Den Sprachunterricht für die Politikerinnen gab es schließlich am Internationalen Tag der Muttersprache (21. Februar). In den Räumlichkeiten von "Lefö" in Wien fanden sich dazu gleich mehrere Organisationen ein, für die Mehrsprachigkeit eine zentrale Rolle in ihrer Arbeit mit Migrantinnen spielt. Alle Vertreterinnen der Vereine waren sich darüber einig, dass die Muttersprachen von MigrantInnen in Österreich alles andere als angesehen sind. Sprachen würden in Österreich unterschiedlich bewertet. Diese Bewertungen, die etwa für Türkisch oder Arabisch niedriger ausfallen als für Französisch oder Englisch, würden sich auch direkt auf jene Personen übertragen, die diese Sprachen sprechen, so Renate Blum von "Lefö".

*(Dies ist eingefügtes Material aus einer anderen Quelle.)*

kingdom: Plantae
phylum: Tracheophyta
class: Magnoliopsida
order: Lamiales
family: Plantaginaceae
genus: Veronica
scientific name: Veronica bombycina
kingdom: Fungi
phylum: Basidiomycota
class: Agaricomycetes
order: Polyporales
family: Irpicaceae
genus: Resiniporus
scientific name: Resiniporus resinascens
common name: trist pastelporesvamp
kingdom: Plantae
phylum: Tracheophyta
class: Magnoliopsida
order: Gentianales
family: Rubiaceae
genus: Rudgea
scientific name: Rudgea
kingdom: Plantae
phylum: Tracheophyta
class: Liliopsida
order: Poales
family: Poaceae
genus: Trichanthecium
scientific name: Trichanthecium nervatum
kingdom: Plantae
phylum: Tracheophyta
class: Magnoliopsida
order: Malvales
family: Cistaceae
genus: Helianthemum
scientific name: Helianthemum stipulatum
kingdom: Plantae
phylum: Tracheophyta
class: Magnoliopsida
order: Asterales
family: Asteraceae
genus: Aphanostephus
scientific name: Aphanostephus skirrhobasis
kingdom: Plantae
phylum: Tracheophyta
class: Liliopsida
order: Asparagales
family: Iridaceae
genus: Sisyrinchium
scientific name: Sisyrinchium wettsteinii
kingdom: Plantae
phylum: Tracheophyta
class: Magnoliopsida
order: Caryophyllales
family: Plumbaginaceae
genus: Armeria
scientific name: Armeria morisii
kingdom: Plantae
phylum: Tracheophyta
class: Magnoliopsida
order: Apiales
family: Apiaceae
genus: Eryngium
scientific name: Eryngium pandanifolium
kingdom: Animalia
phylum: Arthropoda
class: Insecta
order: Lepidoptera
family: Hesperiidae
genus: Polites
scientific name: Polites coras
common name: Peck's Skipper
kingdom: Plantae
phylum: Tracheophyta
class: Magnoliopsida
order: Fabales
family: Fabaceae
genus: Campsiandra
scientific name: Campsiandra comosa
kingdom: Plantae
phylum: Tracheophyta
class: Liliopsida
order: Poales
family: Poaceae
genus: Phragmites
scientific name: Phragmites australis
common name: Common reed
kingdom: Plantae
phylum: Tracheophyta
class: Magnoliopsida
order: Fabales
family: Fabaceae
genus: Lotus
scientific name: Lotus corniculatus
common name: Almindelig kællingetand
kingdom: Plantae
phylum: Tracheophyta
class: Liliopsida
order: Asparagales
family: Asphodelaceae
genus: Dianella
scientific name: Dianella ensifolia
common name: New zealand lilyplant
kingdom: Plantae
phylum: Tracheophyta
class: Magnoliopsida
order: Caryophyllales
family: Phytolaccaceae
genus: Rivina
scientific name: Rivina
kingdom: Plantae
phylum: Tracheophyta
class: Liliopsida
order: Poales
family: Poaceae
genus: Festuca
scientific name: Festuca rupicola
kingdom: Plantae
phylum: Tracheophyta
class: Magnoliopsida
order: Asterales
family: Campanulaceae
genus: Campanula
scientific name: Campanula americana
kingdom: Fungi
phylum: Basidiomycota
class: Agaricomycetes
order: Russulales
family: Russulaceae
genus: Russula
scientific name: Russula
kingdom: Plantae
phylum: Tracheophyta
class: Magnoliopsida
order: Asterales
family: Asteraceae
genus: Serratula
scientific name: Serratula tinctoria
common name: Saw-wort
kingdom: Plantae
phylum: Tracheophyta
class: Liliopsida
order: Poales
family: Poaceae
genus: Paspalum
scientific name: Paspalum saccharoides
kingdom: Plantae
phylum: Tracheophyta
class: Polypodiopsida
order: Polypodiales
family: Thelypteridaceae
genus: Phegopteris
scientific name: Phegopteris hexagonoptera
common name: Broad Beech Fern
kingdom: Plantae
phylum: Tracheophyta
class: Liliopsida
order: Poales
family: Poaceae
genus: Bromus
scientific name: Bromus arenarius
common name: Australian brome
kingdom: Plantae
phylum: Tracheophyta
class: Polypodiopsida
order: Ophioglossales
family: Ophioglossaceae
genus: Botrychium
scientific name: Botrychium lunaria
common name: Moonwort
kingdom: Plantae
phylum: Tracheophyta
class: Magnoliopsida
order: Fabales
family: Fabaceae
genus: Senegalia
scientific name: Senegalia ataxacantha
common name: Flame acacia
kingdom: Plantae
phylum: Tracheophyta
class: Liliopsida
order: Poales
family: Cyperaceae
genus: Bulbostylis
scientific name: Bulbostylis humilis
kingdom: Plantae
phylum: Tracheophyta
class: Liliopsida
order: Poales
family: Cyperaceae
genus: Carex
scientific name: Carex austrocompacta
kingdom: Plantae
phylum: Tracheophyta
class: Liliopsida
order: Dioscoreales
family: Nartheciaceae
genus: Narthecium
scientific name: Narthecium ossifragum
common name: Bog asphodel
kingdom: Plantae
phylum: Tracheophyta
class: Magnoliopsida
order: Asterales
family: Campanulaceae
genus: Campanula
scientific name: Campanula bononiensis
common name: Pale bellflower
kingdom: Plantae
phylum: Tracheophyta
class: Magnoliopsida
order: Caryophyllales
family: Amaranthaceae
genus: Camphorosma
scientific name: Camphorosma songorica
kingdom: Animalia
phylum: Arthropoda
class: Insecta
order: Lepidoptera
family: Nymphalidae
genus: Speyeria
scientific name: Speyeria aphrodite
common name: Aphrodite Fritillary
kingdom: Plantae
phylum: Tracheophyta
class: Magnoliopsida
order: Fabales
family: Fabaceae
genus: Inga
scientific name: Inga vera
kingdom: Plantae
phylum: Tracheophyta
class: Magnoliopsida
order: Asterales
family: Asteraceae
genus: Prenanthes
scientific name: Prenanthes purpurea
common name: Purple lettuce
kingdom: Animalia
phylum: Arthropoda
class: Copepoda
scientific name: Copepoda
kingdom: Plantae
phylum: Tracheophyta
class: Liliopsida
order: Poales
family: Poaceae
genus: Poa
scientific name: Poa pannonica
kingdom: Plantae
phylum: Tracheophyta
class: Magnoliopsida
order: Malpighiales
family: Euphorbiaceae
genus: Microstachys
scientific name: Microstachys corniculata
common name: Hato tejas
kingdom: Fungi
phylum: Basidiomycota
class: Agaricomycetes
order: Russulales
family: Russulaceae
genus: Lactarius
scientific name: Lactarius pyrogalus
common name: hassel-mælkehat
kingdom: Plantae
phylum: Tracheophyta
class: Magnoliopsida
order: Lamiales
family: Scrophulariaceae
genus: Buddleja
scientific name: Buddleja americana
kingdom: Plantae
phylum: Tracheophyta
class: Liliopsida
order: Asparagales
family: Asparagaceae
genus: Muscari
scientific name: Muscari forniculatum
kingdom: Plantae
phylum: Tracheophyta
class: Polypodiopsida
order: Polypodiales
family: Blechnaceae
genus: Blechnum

Gemeinsam mit "Peregrina", "Orient Express" und "Miteinander Lernen" hat sich "Lefö" mit dem Projekt "Mehr Sprachen = mehr [Mit] Sprache" zum Ziel gesetzt, das Phänomen Mehrsprachigkeit genauer zu bearbeiten. Mit Blogs, einer Online-Umfrage und einer theoretischen Recherche will das Projekt beleuchten, welche Rolle Mehrsprachigkeit in der Beratungstätigkeit spielt.

Aufwertung der Muttersprache

Gabriele Heinisch-Hosek unterstrich im Gespräch mit den Vereinen, dass eine Aufwertung der Muttersprache wichtig sei. Den alleinigen Fokus auf "Integration durch Leistung", wie es Staatssekretär Sebastian Kurz formuliert, kritisierte die Frauenministerin als zu einseitig. Statt ständig über Leistung zu reden, sollte vielmehr das vorhandene Potenzial, das durch Mehrsprachigkeit bestehe, in den Vordergrund gestellt werden, so Heinisch-Hosek.

Sandra Frauenberger sieht im schlechten Umgang mit Mehrsprachigkeit auch einen Steigbügelhalter für rassistische Tendenzen. Eine kontinuierliche Arbeit an der Wertschätzung von Mehrsprachigkeit könnte Vorurteilen und einer Rechten Politik vorbeugen.

Diese kontinuierliche Arbeit gewährleisten die Vereine bereits über Jahrzehnte. Sie wiesen auch darauf hin, dass die Möglichkeit von Therapie und Beratung in der Erstsprache, jener Sprache, die einer am nächsten steht, enorm wichtig sei. Diese Möglichkeit bieten Vereine wie "Miteinander lernen" oder "Peregrina", die allerdings keine Kassenverträge für Psychotherapie-Klientinnen haben, was für sie eine große finanzielle Belastung darstellt. Das Angebot von Psychotherapie in der eigenen Muttersprache auf Krankenkasse bestehe für Migrantinnen praktisch nicht.  

Konkrete Probleme

Die anwesenden Beraterinnen und Psychologinnen ließen also ihre Chance nicht ungenützt, den Politikerinnen konkrete Probleme der Vereine vorzutragen. So sei sich die Politik zwar einig, dass Kontinuität in der MigrantInnenarbeit wichtig wäre, andererseits sind die Vereine aber teilweise nur über Projekte finanziert. Doch zumindest in Wien gilt eine Regelung, nach der den Vereinen eine Finanzierung für immerhin drei Jahre zugesichert wird, betonte Frauenberger.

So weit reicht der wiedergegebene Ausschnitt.